--- Selected text ---

When you select an input step, Tableau Prep will display a grid of fields in the data. You may use the grid to uncheck any fields you do not wish to include, edit the Type of data by clicking the associated symbol (for example, change a string to a date), and edit the Field Name itself by double-clicking the field name value.

If Tableau Prep Builder detects that the data source contains a large number of records, it may turn on data sampling. Data Sampling uses a smaller subset of records for giving rapid feedback and profiling in design mode. However, it will use the full set of data when you run the entire flow in batch mode. You can control the data sampling options by clicking Data Sample on the input pane. While you can set the sample size for the source, subsequent steps, such as joins, that result in large numbers of records may turn on sampling that cannot be disabled. You'll receive an indicator of Data Sampling if it occurs anywhere in the flow.
Now, we'll continue to explore the data and fix some issues along the way. Click the + button that appears when you hover over the Employee Flights input step. This allows you to extend the flow by adding additional step types. In this case, we'll add a Clean Step. This will extend the flow by adding a clean step called Clean 1:

Figure 15.7: Adding a step extends the flow. Here, adding a clean step adds Clean 1

With the Clean 1 step selected, take a moment to explore the data using the profile pane. Observe how selecting individual values for fields in the profile pane highlights portions of related values for other fields. This can give you great insight into your data, such as seeing the different price ranges based on Ticket Type:

Figure 15.8: Selecting a value for a field in the profile pane highlights which values (and what proportion of those values) relate to the selected value

Highlighting the bar segments across fields in the profile pane, which results from selecting a field value, is called brushing. You can also take action on selected values via the toolbar at the top of the profile pane or by right-clicking a field value. These actions include filtering, editing values, or replacing with NULL. However, before making any changes or cleaning any of the data, let's connect to some additional data.

It turns out that most of the airline ticket booking data is in one database that's represented by the Excel file, but another airline's booking data is stored in files that are periodically added to a directory. These files are in the Learning TableauChapter 15 directory. The files are named with the convention Southwest YYYY.csv (where YYYY represents the year).

We'll connect to all the existing files and ensure that we are prepared for additional future files:

Click the + icon on the connections pane to add a new connection to a Text File.
Navigate to the Learning TableauChapter 15 directory and select any of the Southwest YYYY.csv files to start the connection. Looking at the Input settings, you should see that Tableau Prep correctly identifies the field separators, field names, and types:

Figure 15.9: A text file includes options for headers, field separators, text qualifiers, character sets, and more. Notice also the tabs such as Multiple Files and Data Sample giving other options for the text input
In the Input pane, select the Multiple Files tab and switch from Single table to Wildcard union. Set Matching Pattern to Southwest* and click Apply. This tells Tableau Prep to union all of the text files in the directory that begin with Southwest together:

Figure 15.10: Using Matching Pattern tells Tableau Prep which files to union together. That way, when Southwest 2020.txt and future files are dropped into the directory, they will be automatically included

Use the + icon on the Southwest input step in the flow pane to add a new clean step. This step will be named Clean 2 by default. Once again, explore the data, but don't take any action until you've brought the two sources together in the flow. You may notice a new field in the Clean 2 step called File Paths, which indicates which file in the union is associated with each record.

--- Dataset content ---

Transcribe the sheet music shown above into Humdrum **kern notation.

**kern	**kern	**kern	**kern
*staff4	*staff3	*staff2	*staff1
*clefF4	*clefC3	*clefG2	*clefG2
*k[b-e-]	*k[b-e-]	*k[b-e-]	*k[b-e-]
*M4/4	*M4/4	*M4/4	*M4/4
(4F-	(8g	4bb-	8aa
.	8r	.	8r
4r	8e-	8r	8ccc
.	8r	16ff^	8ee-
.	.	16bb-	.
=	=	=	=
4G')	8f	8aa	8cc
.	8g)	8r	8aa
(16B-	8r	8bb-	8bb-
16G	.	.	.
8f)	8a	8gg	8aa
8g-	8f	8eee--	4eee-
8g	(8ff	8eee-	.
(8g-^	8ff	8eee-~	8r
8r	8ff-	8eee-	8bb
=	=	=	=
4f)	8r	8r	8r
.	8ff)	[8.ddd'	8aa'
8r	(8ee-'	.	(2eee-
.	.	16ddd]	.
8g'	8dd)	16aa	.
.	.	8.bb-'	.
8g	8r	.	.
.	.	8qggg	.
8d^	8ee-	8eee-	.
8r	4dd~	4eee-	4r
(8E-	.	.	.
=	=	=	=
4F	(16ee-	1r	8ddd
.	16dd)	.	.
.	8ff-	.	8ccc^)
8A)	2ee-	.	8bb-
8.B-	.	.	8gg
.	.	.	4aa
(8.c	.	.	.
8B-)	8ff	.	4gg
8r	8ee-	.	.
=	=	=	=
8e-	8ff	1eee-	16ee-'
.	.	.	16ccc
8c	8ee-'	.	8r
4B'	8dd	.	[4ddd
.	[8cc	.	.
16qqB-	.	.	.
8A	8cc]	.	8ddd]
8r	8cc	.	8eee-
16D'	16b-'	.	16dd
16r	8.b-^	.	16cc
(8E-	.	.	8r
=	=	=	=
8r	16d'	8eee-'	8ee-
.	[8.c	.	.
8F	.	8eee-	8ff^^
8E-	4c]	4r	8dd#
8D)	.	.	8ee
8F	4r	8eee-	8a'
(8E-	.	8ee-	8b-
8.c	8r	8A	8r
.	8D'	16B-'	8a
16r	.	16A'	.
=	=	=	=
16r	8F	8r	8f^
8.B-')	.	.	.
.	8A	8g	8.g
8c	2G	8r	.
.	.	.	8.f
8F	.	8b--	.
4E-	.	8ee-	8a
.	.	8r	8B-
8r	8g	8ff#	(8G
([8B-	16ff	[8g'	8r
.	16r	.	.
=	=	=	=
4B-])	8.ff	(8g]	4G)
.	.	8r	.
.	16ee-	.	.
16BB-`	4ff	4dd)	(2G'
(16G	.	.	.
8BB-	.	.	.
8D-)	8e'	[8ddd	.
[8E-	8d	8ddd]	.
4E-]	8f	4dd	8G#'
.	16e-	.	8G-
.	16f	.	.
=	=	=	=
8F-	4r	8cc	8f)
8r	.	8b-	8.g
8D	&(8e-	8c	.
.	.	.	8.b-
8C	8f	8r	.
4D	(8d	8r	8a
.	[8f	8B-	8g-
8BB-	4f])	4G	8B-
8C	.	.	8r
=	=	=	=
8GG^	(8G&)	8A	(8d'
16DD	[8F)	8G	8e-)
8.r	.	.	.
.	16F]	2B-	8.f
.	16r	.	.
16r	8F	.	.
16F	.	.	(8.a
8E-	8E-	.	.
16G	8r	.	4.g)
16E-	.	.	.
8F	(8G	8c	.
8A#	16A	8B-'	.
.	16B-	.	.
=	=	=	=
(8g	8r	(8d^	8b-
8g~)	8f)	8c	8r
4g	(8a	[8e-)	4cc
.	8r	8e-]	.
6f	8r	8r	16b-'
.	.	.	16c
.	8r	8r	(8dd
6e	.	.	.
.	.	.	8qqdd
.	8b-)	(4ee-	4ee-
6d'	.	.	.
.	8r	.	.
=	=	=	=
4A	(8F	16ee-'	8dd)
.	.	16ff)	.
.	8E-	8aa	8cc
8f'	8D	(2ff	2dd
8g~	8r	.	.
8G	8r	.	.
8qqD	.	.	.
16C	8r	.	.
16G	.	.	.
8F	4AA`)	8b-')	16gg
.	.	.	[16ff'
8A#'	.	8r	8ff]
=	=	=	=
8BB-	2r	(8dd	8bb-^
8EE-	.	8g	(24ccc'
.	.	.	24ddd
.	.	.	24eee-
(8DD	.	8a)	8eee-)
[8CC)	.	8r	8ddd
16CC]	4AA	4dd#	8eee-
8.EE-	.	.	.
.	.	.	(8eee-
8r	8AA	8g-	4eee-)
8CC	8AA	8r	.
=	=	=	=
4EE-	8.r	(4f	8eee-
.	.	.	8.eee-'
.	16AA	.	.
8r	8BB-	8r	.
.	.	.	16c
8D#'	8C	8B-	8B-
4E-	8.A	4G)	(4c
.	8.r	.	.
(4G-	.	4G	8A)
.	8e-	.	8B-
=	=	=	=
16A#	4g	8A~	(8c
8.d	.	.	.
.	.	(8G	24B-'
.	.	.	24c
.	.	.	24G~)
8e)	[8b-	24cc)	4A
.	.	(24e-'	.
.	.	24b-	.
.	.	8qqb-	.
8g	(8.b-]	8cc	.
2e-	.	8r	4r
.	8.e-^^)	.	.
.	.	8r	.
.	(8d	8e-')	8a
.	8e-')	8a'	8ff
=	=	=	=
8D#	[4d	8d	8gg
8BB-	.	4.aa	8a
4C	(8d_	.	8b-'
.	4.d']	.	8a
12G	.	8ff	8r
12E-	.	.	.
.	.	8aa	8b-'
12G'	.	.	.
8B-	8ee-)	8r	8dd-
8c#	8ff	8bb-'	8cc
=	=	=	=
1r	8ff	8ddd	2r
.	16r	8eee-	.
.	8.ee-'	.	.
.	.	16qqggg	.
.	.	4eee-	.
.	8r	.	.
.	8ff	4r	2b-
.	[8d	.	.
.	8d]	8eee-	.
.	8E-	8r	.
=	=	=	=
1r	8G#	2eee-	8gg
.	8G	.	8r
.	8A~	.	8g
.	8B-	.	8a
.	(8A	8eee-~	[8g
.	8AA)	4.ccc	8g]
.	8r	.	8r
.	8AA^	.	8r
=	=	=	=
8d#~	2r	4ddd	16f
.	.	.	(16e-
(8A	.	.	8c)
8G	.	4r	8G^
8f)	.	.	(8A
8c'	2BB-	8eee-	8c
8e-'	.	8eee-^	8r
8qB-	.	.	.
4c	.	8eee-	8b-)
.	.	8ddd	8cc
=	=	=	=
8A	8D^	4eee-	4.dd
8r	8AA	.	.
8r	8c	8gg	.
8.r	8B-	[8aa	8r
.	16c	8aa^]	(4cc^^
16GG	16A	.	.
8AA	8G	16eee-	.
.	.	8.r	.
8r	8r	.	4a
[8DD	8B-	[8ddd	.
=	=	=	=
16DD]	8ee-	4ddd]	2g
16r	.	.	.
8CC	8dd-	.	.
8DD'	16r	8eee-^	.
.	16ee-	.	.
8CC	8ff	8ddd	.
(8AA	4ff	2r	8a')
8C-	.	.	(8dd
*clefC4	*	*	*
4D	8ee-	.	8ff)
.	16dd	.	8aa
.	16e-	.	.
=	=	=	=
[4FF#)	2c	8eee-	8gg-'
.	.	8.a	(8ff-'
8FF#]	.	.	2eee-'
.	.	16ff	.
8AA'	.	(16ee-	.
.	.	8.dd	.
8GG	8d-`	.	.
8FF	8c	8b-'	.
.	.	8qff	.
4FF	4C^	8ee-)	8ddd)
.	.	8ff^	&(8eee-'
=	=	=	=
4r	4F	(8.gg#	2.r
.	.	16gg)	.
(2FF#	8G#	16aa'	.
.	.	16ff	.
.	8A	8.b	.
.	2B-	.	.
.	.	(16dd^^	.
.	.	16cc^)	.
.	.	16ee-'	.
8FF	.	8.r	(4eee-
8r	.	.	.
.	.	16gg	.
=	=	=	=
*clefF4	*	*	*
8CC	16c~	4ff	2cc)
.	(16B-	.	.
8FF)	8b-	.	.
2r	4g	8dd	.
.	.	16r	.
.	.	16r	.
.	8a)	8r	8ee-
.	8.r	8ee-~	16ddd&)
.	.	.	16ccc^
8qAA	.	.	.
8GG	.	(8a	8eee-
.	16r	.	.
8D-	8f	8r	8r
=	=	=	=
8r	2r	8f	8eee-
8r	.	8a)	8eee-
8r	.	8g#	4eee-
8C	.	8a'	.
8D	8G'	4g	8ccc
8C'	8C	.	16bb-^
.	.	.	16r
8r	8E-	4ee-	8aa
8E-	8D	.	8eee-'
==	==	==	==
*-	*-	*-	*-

---

◆ What this exercise asks:
A. In the Tableau Prep walkthrough above, can you turn the paragraph beginning "If Tableau Prep Builder detects" into a short bulleted list that keeps its main facts?
B. According to the Tableau Prep walkthrough, what is the name for the highlighting of bar segments across fields in the profile pane when a field value is selected?
C. Copy out word for word the part of the Tableau Prep walkthrough starting with "Highlighting the bar" and going on through "represents the year).".

◆ Results of the exercise:
A.
- Tableau Prep Builder may turn on data sampling if it detects a large number of records in the data source.
- Sampling uses a smaller subset of records to give rapid feedback and profiling in design mode.
- Running the entire flow in batch mode uses the full set of data.
- Clicking Data Sample on the input pane controls the sampling options.
- You can set the sample size for the source, but later steps such as joins that produce large numbers of records may turn on sampling that cannot be disabled.
- An indicator appears if Data Sampling occurs anywhere in the flow.

B. It is called brushing.

C.
Highlighting the bar segments across fields in the profile pane, which results from selecting a field value, is called brushing. You can also take action on selected values via the toolbar at the top of the profile pane or by right-clicking a field value. These actions include filtering, editing values, or replacing with NULL. However, before making any changes or cleaning any of the data, let's connect to some additional data.

It turns out that most of the airline ticket booking data is in one database that's represented by the Excel file, but another airline's booking data is stored in files that are periodically added to a directory. These files are in the Learning TableauChapter 15 directory. The files are named with the convention Southwest YYYY.csv (where YYYY represents the year).